Yozgat’ın Bahadın Beldesi’nde bir dönem belediye başkanlığı yapan eğitimci-yazar Arif Baş’ın kendi çabalarıyla oluşturduğu müze, geçmişe açılan bir kültür kapısı haline geldi. 1994 yılında evinin bahçesinde bir açık hava müzesi kuran Arif Baş, topladığı birçok tarihi objeyi yıllarca burada sergiledi.
2012 yılında yaşamını yitiren Baş’ın hatırasını yaşatmak isteyen oğlu Oğuz Baş, bu kıymetli mirası korumak için yeni bir adım attı. Aile evlerinin önünde yaptırılan taş ve ahşap karışımı özel yapıya taşınan objeler, artık daha düzenli ve korunaklı bir ortamda ziyaretçilerini ağırlıyor. Müzeye gelenler, girişte Eğitimci-Yazar Arif Baş’ın hayat felsefesini anlatan bir anıtla karşılanıyor.
Bahadın Arif Hoca Müzesi’nde Hitit ve Roma dönemine ait değirmen taşı, kilise taşı, eski kalaycı körüğü, körüklü fotoğraf makinesi, su değirmeni gibi birçok eşya sergileniyor. Ziyaretçiler, her objenin geçmişte bir şekilde kullanılmış olmasından etkileniyor; doğallığı bozulmamış bu eşyalar arasında adeta zamanda bir yolculuğa çıkıyor.

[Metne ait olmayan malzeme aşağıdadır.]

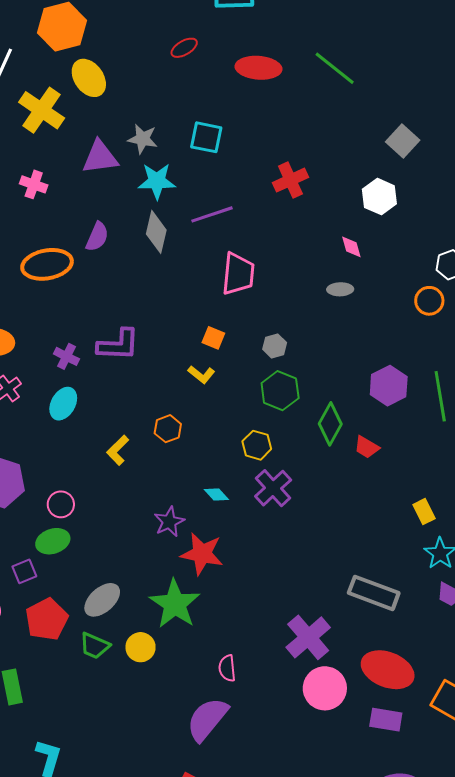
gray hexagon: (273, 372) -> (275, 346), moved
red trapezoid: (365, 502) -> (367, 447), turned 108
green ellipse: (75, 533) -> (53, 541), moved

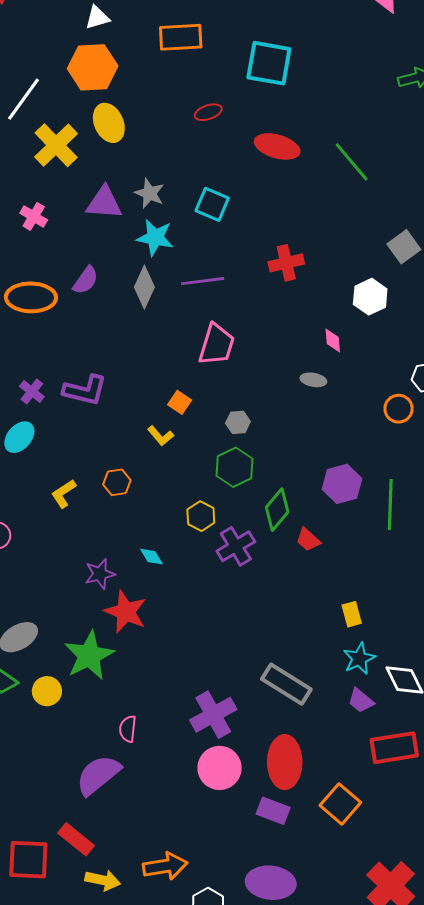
purple cross: (273, 488) -> (236, 546), moved
red ellipse: (388, 670) -> (285, 762), turned 57

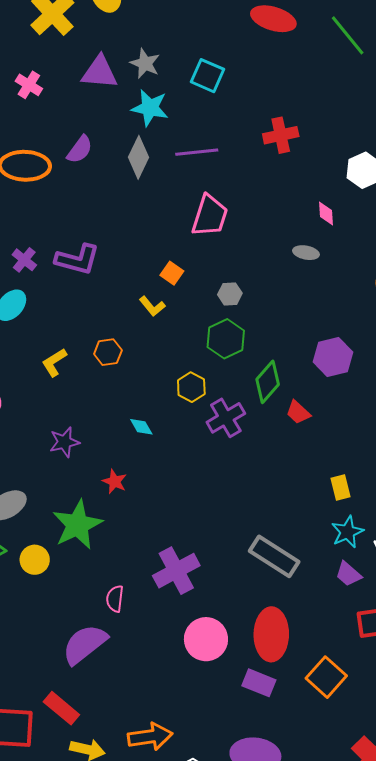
purple star: (100, 574) -> (64, 442), moved
red star: (126, 612) -> (115, 482), size x0.6
purple cross: (213, 715) -> (176, 571), moved

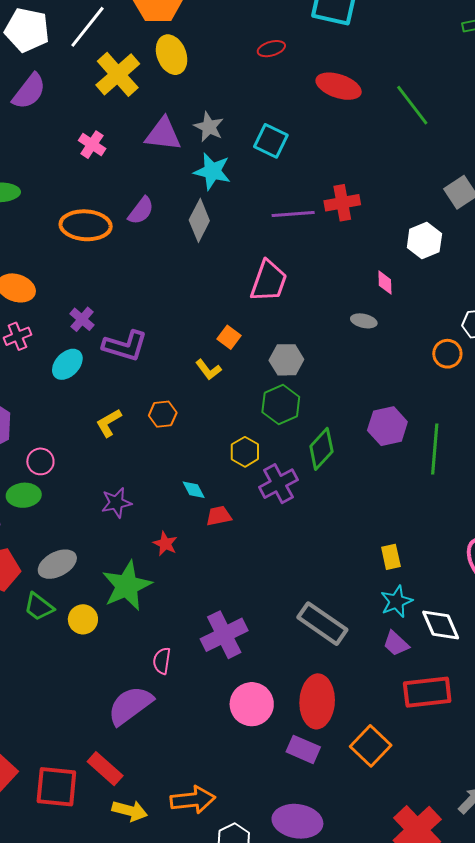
purple line: (197, 152) -> (293, 214), moved
purple L-shape: (77, 259) -> (125, 346), moved
gray hexagon: (230, 294) -> (286, 360), size x1.4
red trapezoid: (298, 412) -> (219, 516), moved, turned 124

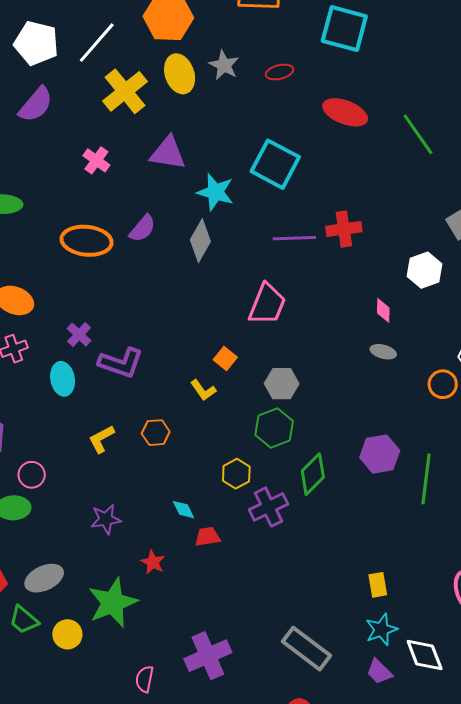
gray star: (209, 127) -> (224, 65), moved
cyan square: (271, 141) -> (275, 164), size x1.4
gray ellipse: (364, 321) -> (383, 352), moved
cyan ellipse: (67, 364) -> (63, 379), turned -56

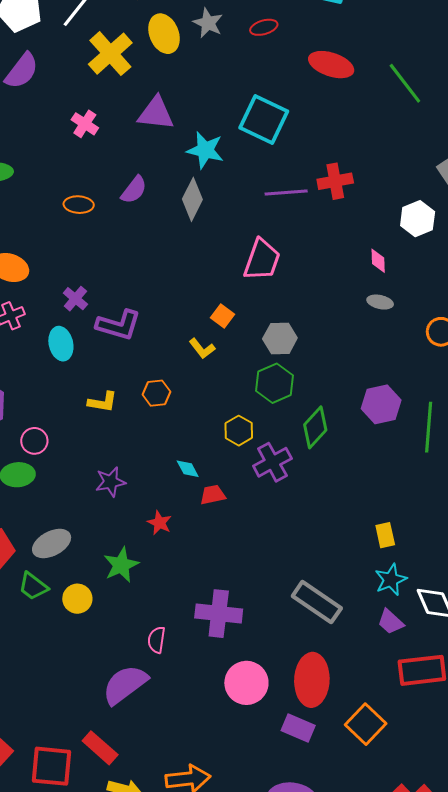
orange ellipse: (87, 241) -> (79, 205), size x0.6
yellow L-shape: (101, 439) -> (103, 402), turned -140
green star: (113, 603) -> (121, 565), size x0.7
purple cross: (208, 656) -> (219, 614), turned 33

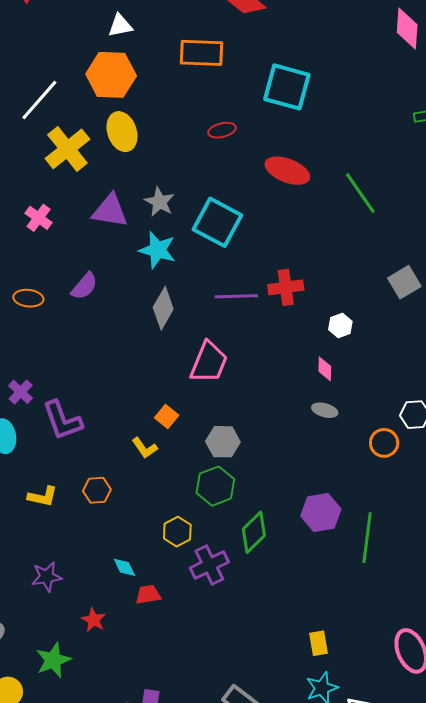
gray star: (208, 23) -> (159, 202), moved
gray diamond: (192, 199) -> (163, 308), moved
white hexagon: (418, 219) -> (340, 326), moved, size x0.7
purple L-shape: (119, 325) -> (62, 420), turned 51

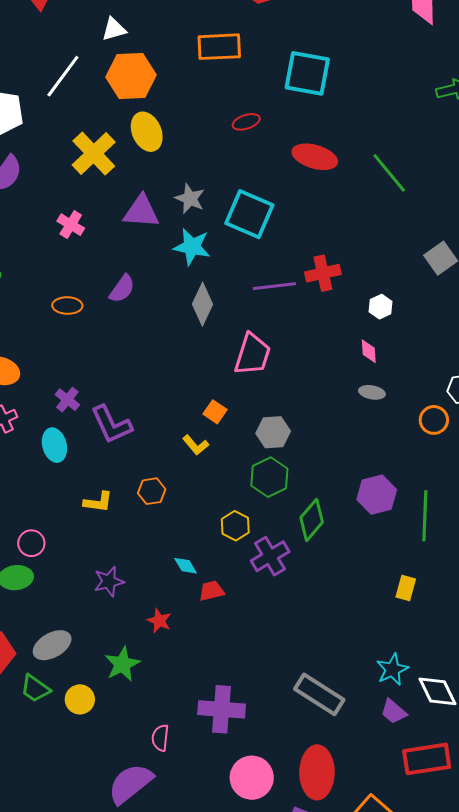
white triangle: (120, 26) -> (114, 29), moved
white line: (39, 100) -> (63, 76), moved
yellow rectangle: (318, 643) -> (406, 588), moved, turned 30

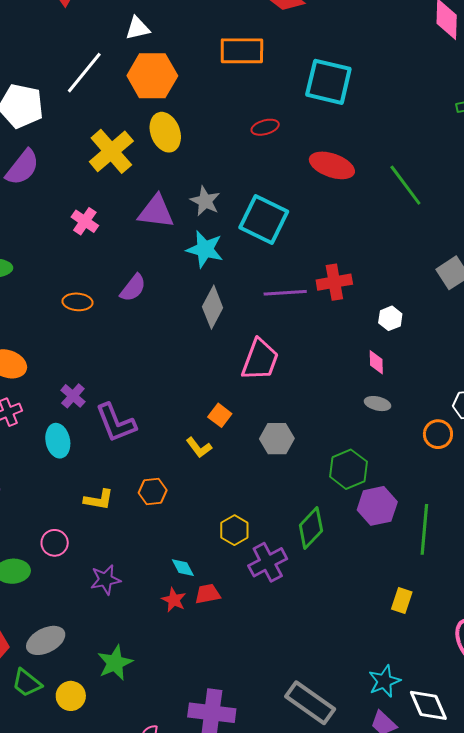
green hexagon: (269, 477) -> (348, 469), moved
pink circle: (31, 543) -> (55, 543), moved
red star: (159, 621) -> (174, 600), moved

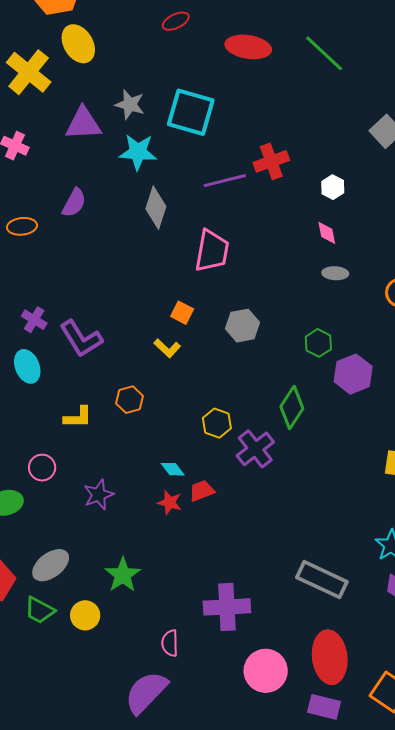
green hexagon: (348, 469) -> (318, 343), size x0.7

Müzenin bakım ve düzeninden sorumlu olan yeğen Özer Baş, hem bölge halkına hem de üniversite öğrencilerine müzenin kapılarını açıyor. Burdur Mehmet Akif Ersoy Üniversitesi ve Akdeniz Üniversitesi öğrencileri, müzeyi gezdikten sonra hatıra defterine duygularını yazmayı da ihmal etmiyor. Özer Baş, amcasının hatırasını yaşatmaya kararlı olduklarını vurguluyor.
Sosyal Hizmetler bölümü öğrencisi Cansu Can, müzede fotoğraf çektiklerini ve geziden büyük keyif aldıklarını belirterek, müzenin Yozgat için önemli bir kültürel değer olduğunu ifade etti. Gerontoloji bölümü öğrencisi Burak Alçınar ise en çok ilgisini çeken objenin tırpan olduğunu belirtti ve bu mirasın herkes tarafından görülmesi gerektiğini söyledi.
Tarihe ve kültüre meraklı herkesin mutlaka uğraması gereken Bahadın Arif Hoca Müzesi, hem bölgenin tarihine ışık tutuyor hem de geçmişle kurulan güçlü bir bağ sunuyor. Yozgat’ın saklı kalmış bu kültür durağı, her geçen gün daha fazla ziyaretçiyi ağırlıyor.